### Available records
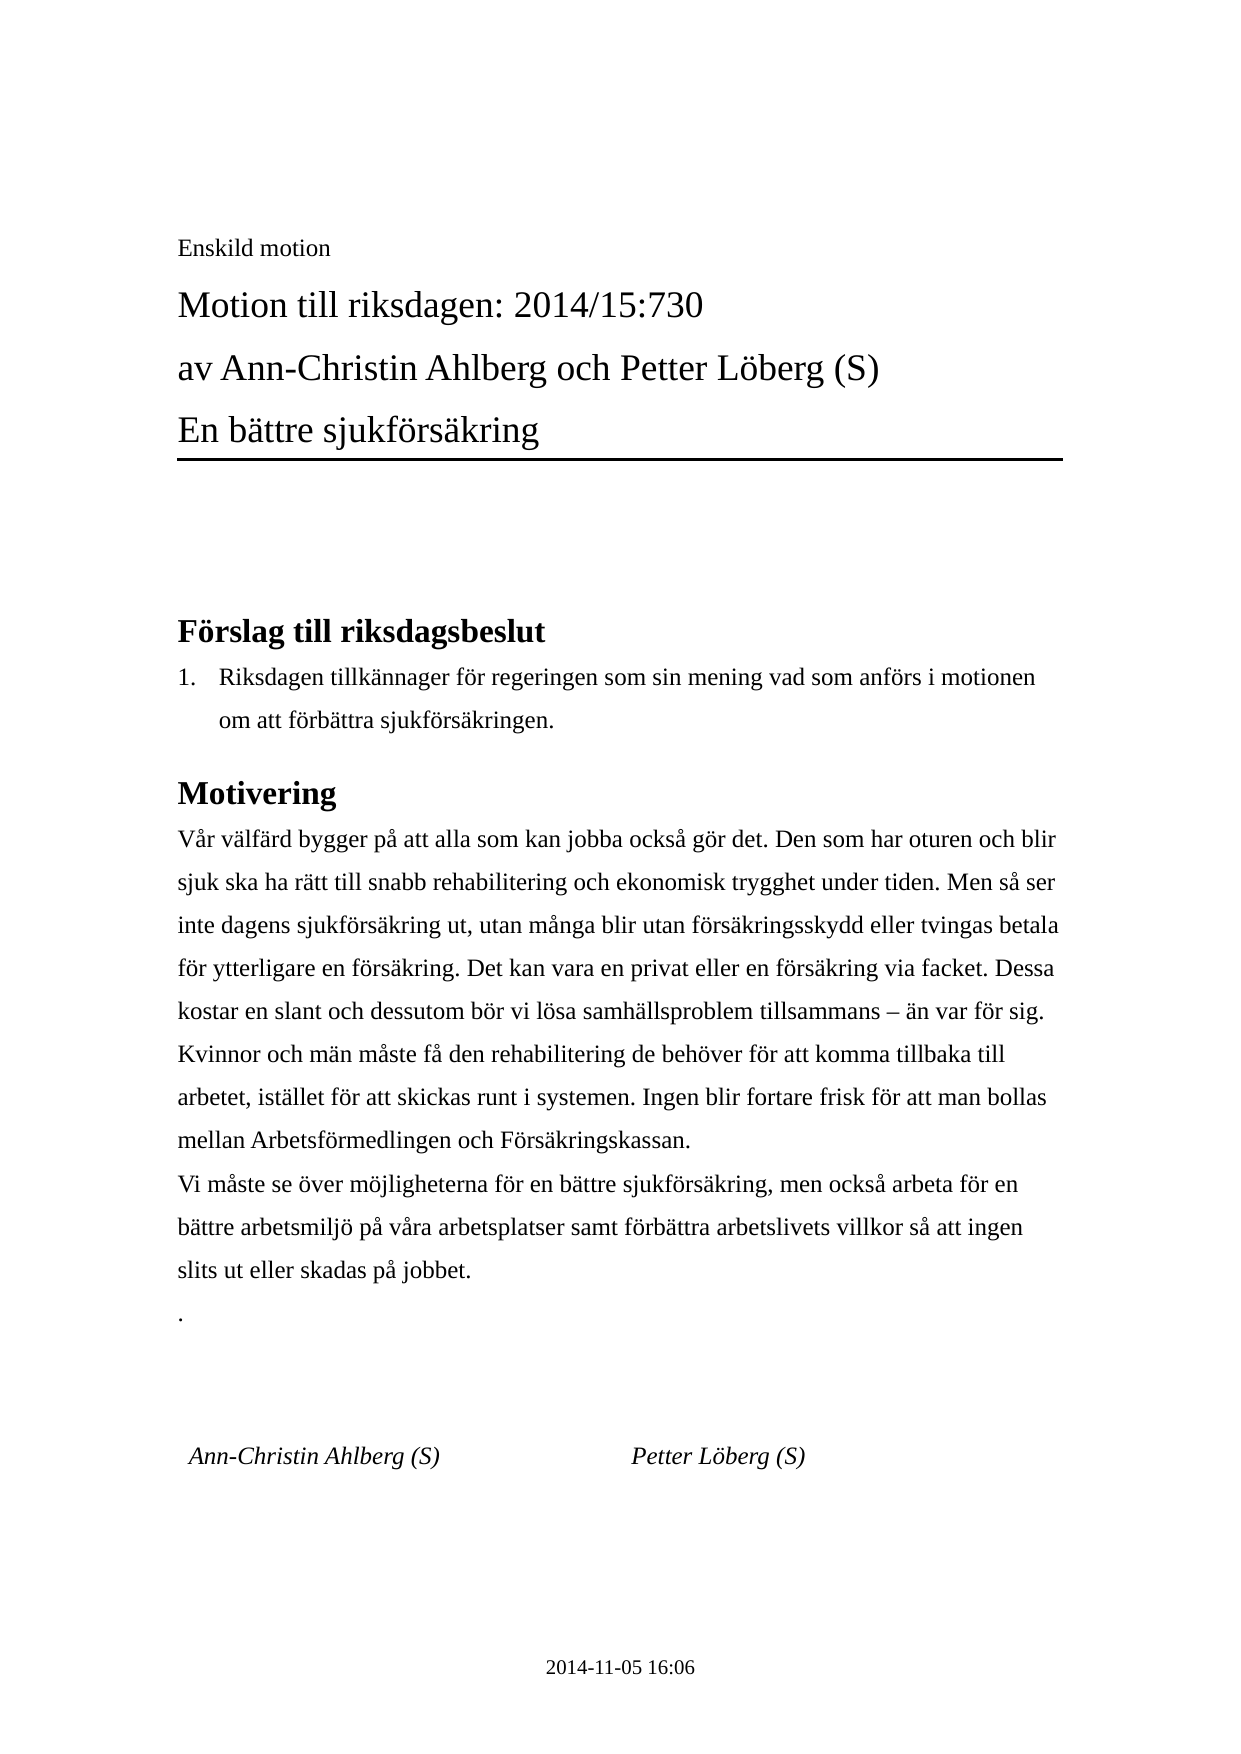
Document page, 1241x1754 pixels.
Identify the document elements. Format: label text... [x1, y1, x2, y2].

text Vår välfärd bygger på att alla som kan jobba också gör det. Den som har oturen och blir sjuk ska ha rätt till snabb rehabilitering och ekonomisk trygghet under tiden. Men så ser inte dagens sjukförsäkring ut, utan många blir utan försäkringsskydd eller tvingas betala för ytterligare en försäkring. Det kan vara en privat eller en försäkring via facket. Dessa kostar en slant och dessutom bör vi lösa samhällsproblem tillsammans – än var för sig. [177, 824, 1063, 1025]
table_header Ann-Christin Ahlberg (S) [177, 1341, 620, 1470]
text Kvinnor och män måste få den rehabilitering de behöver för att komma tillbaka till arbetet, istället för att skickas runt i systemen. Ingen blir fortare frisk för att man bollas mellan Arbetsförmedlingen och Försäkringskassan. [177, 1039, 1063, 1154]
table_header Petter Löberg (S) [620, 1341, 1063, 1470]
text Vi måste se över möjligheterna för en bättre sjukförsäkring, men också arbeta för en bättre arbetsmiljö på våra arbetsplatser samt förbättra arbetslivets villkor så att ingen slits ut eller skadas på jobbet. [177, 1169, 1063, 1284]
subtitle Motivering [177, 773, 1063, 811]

### Task directions
Go through the entries and return each line where the word "eller" appears.

### Result of the task
text Vår välfärd bygger på att alla som kan jobba också gör det. Den som har oturen och blir sjuk ska ha rätt till snabb rehabilitering och ekonomisk trygghet under tiden. Men så ser inte dagens sjukförsäkring ut, utan många blir utan försäkringsskydd eller tvingas betala för ytterligare en försäkring. Det kan vara en privat eller en försäkring via facket. Dessa kostar en slant och dessutom bör vi lösa samhällsproblem tillsammans – än var för sig. [177, 824, 1063, 1025]
text Vi måste se över möjligheterna för en bättre sjukförsäkring, men också arbeta för en bättre arbetsmiljö på våra arbetsplatser samt förbättra arbetslivets villkor så att ingen slits ut eller skadas på jobbet. [177, 1169, 1063, 1284]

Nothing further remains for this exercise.